Three bidders were shortlisted for the stage two between Cammeray and Birchgrove:
- Acciona
- Bouygues / Vinci joint venture
- John Holland / CPB Contractors / UGL joint venture

In December 2022, the contract was awarded to Acciona.

On 30 November 2025, it was announced that the Western Harbour Tunnel will be the first motorway not to require an e-tag as all other Australian tolled motorways and freeways do. The contract for tolling services has been awarded to the US-based TransCore.

===Construction===
Early work activities commenced in March 2021, while major construction of the Warringah Freeway upgrade and the Western Harbour Tunnel began in late 2021 and 2022 respectively. Construction of stage two commenced in November 2023.
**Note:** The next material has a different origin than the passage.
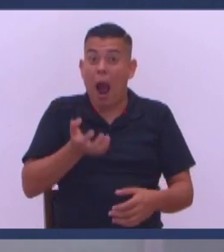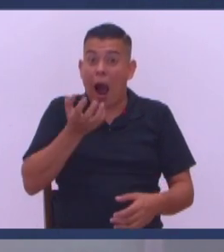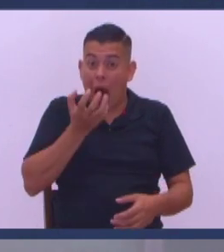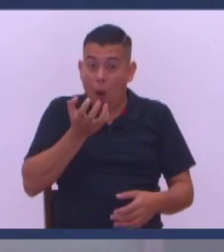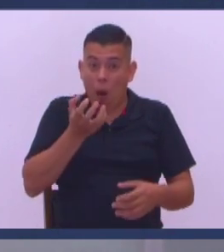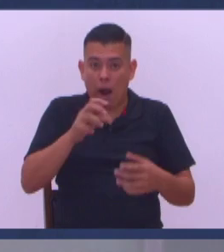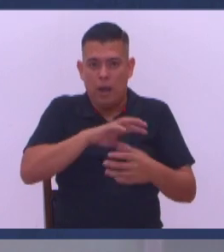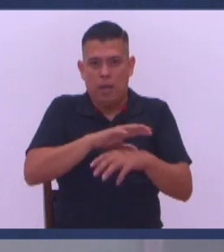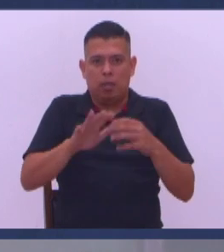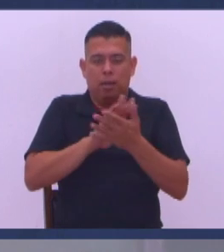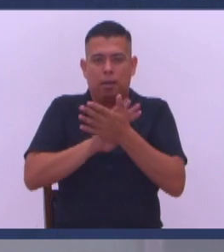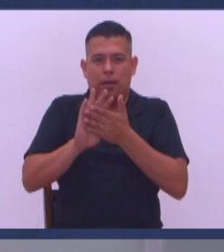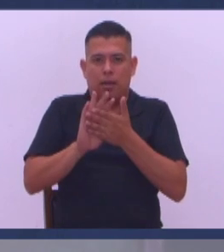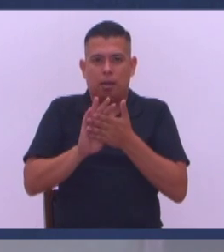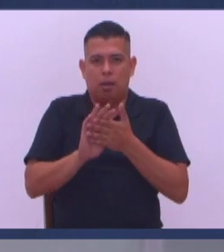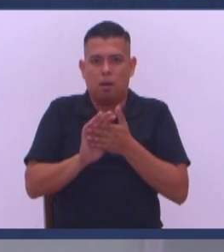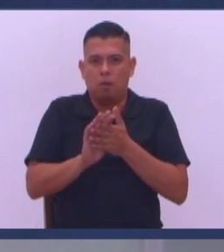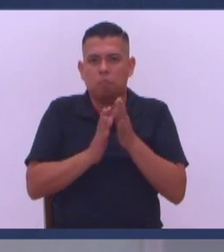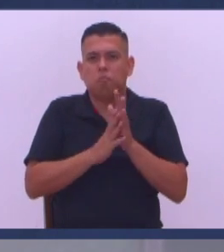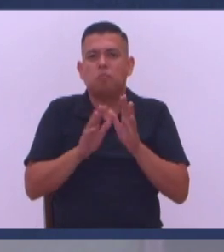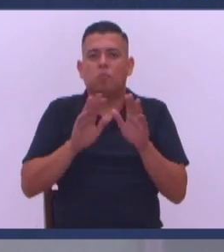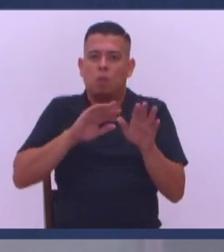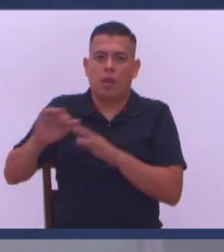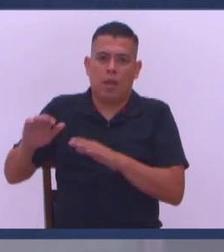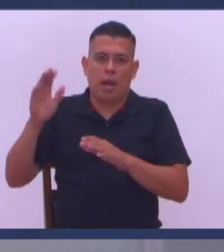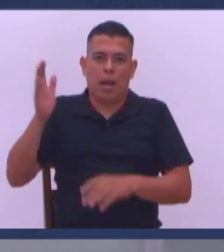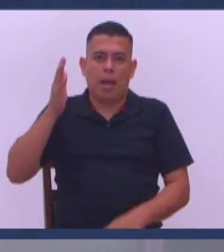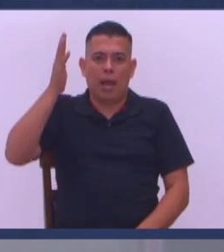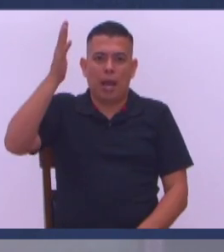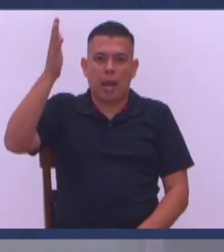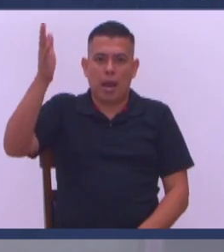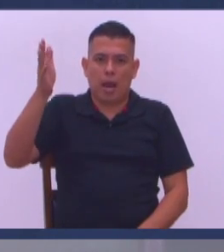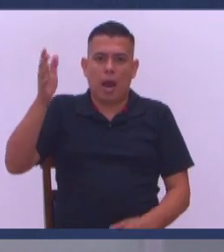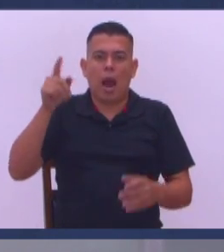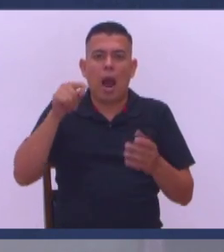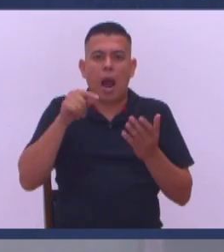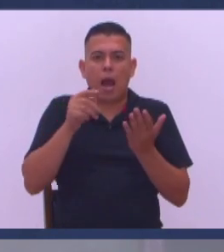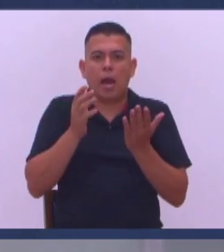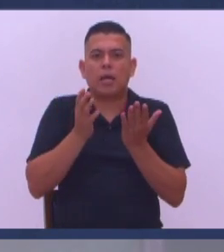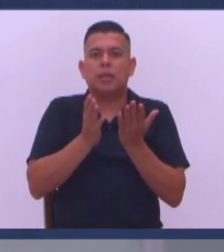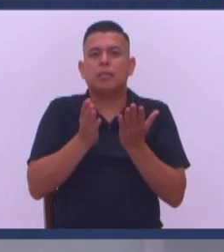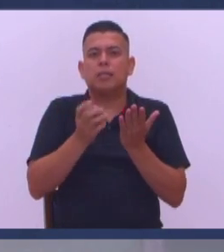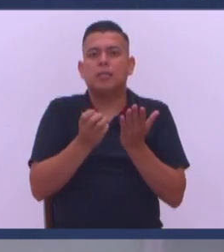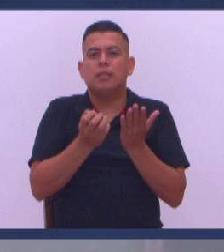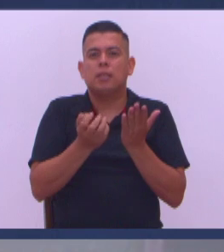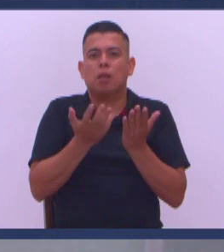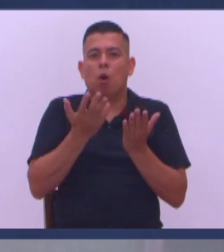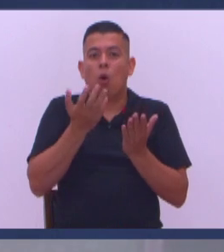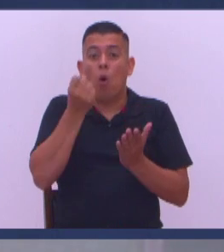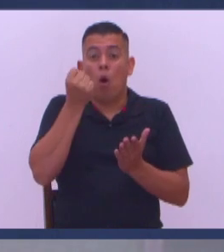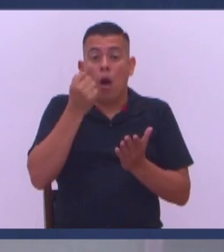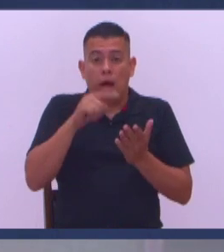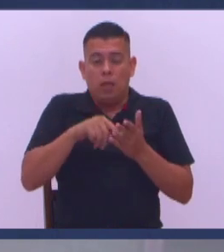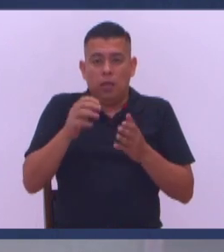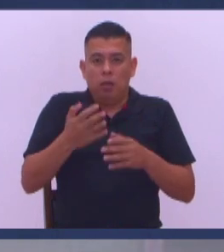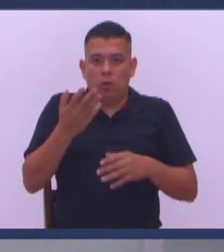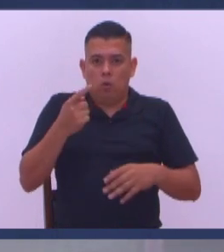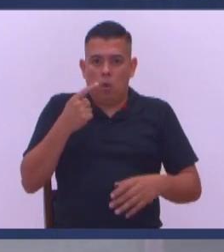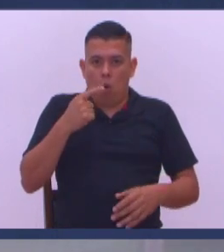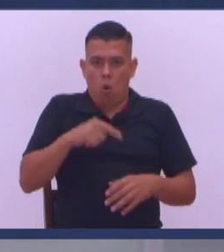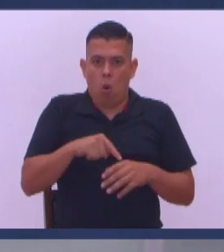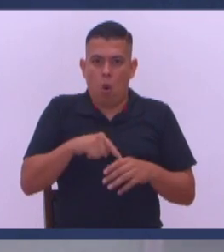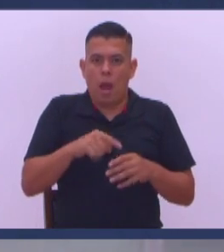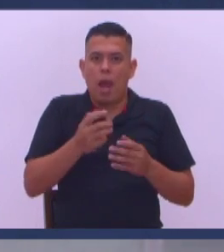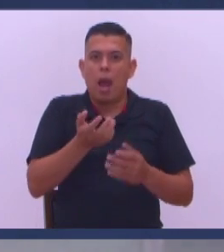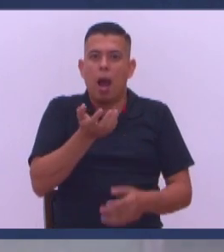conmigo El agua purifica Y curiosamente Jesucristo en la Biblia En el Nuevo Testamento Dice Yo soy el agua de vida Y va más allá Y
Originally it was planned to sink immersed tubes into the harbour bed. In November 2022, it was decided to instead use tunnel boring machines to bore out tunnels below the harbour floor.

The construction of stub tunnels at the Western Harbour Tunnel portals in Cammeray reserve a future connection to Beaches Link, should it be built by a future government.

==Operations and maintenance==
In April 2022, the state government signed a 15 year contract with Ventia for the asset management, operations and maintenance of the Sydney Harbour Tunnel and the future Western Harbour Tunnel. Tolling arrangements of both tunnels were unrelated to the new agreement.

The Western Harbour Tunnel will be among the first motorways in New South Wales to be publicly owned under a new government agency titled NSW Motorways.